Abstract

Drugs indicated for conditions other than tumors have shown promise in the potential treatment of leukemia and lymphoma. The fluoroquinolone antibiotic ciprofloxacin (CPFX) is known to modulate cycle cell progression and apoptosis in cancer cells and thought to induce DNA double-strand breaks (DSBs) via topoisomerase II (topo II) inhibition. DSBs trigger the phosphorylation of histone H2AX on serine 139 (γH2AX) by PI-3-like kinases including ATM; γH2AX can serve as a marker of DNA damage when measured in situ using immunocytochemistry and flow cytometry. The aim of the present study was to investigate the relationship between CPFX-mediated DNA damage and the induction of apoptosis in human lymphoblastoid cells and phytohaemagglutinin (PHA)-stimulated normal lymphocytes using γH2AX and multiparameter flow cytometry. Treatment of TK6 cells (wild-type p53) with 100 mg/ml CPFX for 2–10 hours produced no increase in γH2AX compared to controls; levels were in fact reduced in S phase cells at 6 and 10 hours. Phosphorylated ATM and G2 arrest was also observed in TK6 cells exposed to CPFX for 4 hours. γH2AX was dramatically increased after 24 hours treatment, indicating the onset of apoptosis (confirmed by presence of activated caspase-3).
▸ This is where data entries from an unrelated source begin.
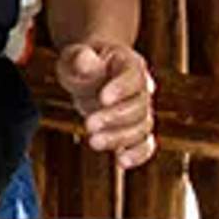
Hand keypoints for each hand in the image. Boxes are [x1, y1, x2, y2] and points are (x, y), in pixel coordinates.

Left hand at [58, 39, 157, 169]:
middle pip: (139, 106)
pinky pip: (145, 144)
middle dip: (114, 117)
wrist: (89, 74)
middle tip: (89, 124)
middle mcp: (142, 88)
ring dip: (120, 138)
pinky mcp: (134, 129)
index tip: (103, 98)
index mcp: (129, 64)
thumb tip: (86, 60)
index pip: (134, 76)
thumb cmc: (81, 63)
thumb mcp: (73, 56)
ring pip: (142, 127)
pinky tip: (121, 162)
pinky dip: (138, 155)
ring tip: (93, 141)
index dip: (122, 88)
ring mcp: (140, 110)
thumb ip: (79, 58)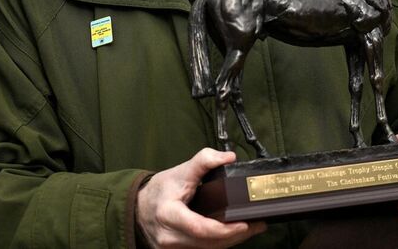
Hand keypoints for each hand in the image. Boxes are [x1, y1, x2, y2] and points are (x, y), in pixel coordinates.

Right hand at [136, 148, 265, 247]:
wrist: (139, 209)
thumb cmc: (159, 191)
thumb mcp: (179, 171)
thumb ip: (203, 161)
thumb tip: (228, 158)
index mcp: (169, 214)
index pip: (200, 228)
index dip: (224, 229)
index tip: (244, 223)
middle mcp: (170, 237)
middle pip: (210, 243)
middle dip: (236, 235)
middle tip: (258, 224)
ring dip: (232, 240)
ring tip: (253, 228)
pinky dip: (221, 242)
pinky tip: (234, 233)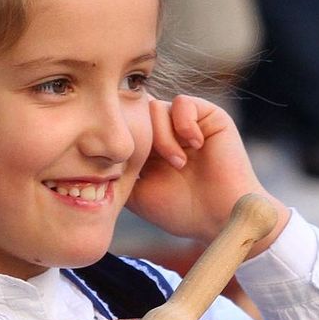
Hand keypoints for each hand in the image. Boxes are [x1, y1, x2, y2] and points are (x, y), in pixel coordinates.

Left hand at [127, 95, 288, 250]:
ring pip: (155, 108)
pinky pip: (182, 102)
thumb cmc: (181, 211)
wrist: (221, 217)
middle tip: (155, 166)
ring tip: (179, 163)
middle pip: (136, 113)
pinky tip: (194, 146)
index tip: (131, 165)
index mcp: (150, 148)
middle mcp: (168, 132)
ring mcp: (188, 123)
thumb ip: (118, 169)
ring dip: (163, 138)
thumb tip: (97, 151)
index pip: (125, 125)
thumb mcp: (136, 193)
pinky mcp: (210, 115)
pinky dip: (184, 124)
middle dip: (141, 139)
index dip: (123, 139)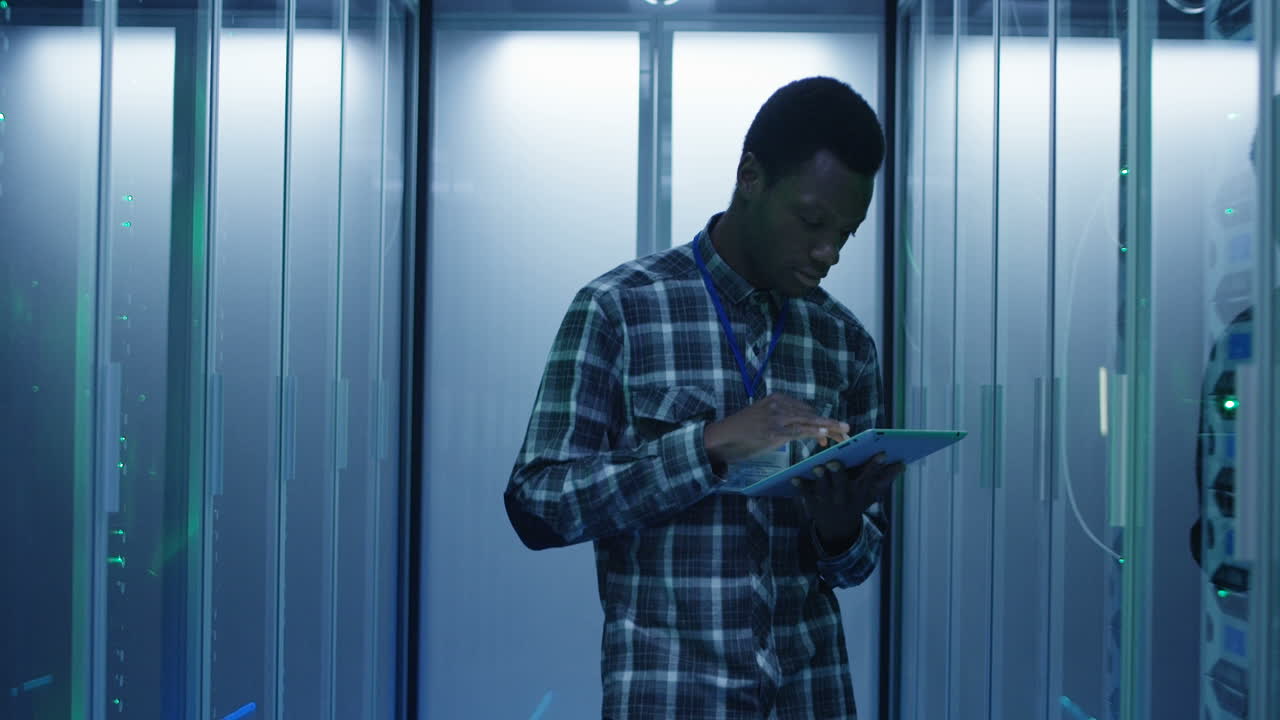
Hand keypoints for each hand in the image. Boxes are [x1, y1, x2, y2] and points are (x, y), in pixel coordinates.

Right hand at [703, 393, 849, 465]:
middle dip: (830, 423)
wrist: (721, 436)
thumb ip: (781, 421)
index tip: (833, 430)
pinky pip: (797, 432)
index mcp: (777, 399)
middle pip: (810, 414)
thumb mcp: (764, 419)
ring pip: (808, 422)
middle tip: (847, 430)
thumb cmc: (742, 430)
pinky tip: (825, 435)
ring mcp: (776, 418)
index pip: (805, 409)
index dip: (820, 420)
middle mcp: (778, 405)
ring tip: (844, 432)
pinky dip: (813, 433)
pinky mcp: (773, 432)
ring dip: (828, 428)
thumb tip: (800, 429)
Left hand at [791, 452, 904, 550]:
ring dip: (820, 478)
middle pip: (842, 483)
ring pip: (823, 488)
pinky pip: (805, 494)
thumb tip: (902, 464)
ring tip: (816, 467)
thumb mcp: (872, 494)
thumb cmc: (856, 503)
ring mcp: (828, 500)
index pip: (870, 477)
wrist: (838, 529)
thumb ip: (885, 478)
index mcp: (860, 491)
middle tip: (834, 461)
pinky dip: (800, 487)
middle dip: (838, 473)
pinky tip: (793, 478)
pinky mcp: (813, 502)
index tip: (881, 453)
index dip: (876, 465)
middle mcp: (844, 496)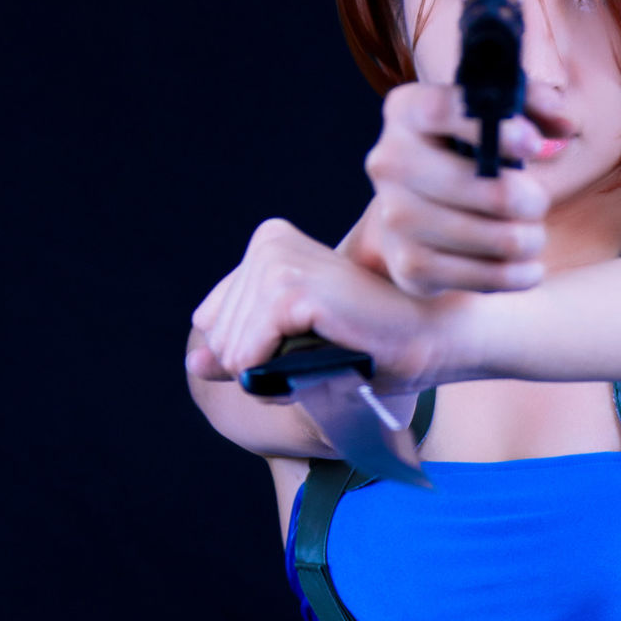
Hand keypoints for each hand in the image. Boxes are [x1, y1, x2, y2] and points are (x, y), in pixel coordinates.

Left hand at [185, 217, 461, 388]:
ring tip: (323, 356)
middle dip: (262, 367)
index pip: (212, 319)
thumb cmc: (370, 347)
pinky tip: (317, 361)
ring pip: (230, 351)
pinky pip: (247, 356)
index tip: (305, 343)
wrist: (428, 340)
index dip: (252, 352)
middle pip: (218, 337)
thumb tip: (192, 364)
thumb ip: (239, 353)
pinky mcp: (290, 291)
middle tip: (320, 354)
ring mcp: (277, 263)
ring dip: (274, 375)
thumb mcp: (292, 349)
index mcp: (268, 243)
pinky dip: (277, 378)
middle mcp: (268, 242)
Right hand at [355, 82, 548, 296]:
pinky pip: (481, 276)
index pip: (444, 110)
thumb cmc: (464, 157)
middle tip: (539, 203)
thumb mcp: (490, 118)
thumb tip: (563, 123)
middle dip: (530, 199)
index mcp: (406, 112)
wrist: (415, 217)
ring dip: (528, 239)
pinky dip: (516, 275)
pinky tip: (529, 269)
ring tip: (533, 236)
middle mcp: (389, 162)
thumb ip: (528, 104)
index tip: (533, 145)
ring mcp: (394, 217)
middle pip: (482, 186)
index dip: (497, 129)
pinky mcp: (409, 265)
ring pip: (492, 236)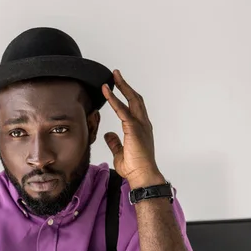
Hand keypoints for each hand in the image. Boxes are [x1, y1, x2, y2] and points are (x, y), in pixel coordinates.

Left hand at [102, 70, 164, 188]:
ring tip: (112, 76)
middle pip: (135, 99)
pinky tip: (107, 92)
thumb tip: (108, 134)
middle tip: (116, 74)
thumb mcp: (120, 152)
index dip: (126, 96)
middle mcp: (143, 124)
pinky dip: (114, 100)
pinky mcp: (133, 129)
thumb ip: (115, 142)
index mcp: (141, 129)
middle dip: (125, 85)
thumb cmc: (134, 167)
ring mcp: (140, 125)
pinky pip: (122, 110)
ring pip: (132, 100)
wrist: (142, 175)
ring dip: (122, 87)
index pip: (134, 108)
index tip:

CPFX had a similar lack of effect on γH2AX at early time points in WTK-1 and NH32 lymphoblastoid cells (devoid of functional p53) and proliferating lymphocytes, however, induction of apoptosis was not as pronounced in these cells compared to TK6. The data suggest that, at early time points, CPFX may act a radical scavenger to reduce the level of endogenous oxidant-induced DSBs. However, phosphorylation of ATM (but lack of γH2AX induction) does indicate the presence of a non-DSB DNA modification. At later time points, induction of apoptosis appears to be facilitated by a functional p53 signaling pathway. CPFX may therefore have a potential use as a novel chemotherapeutic agent in the treatment of lymphoblast-derived cancer.

Author notes

Disclosure: No relevant conflicts of interest to declare.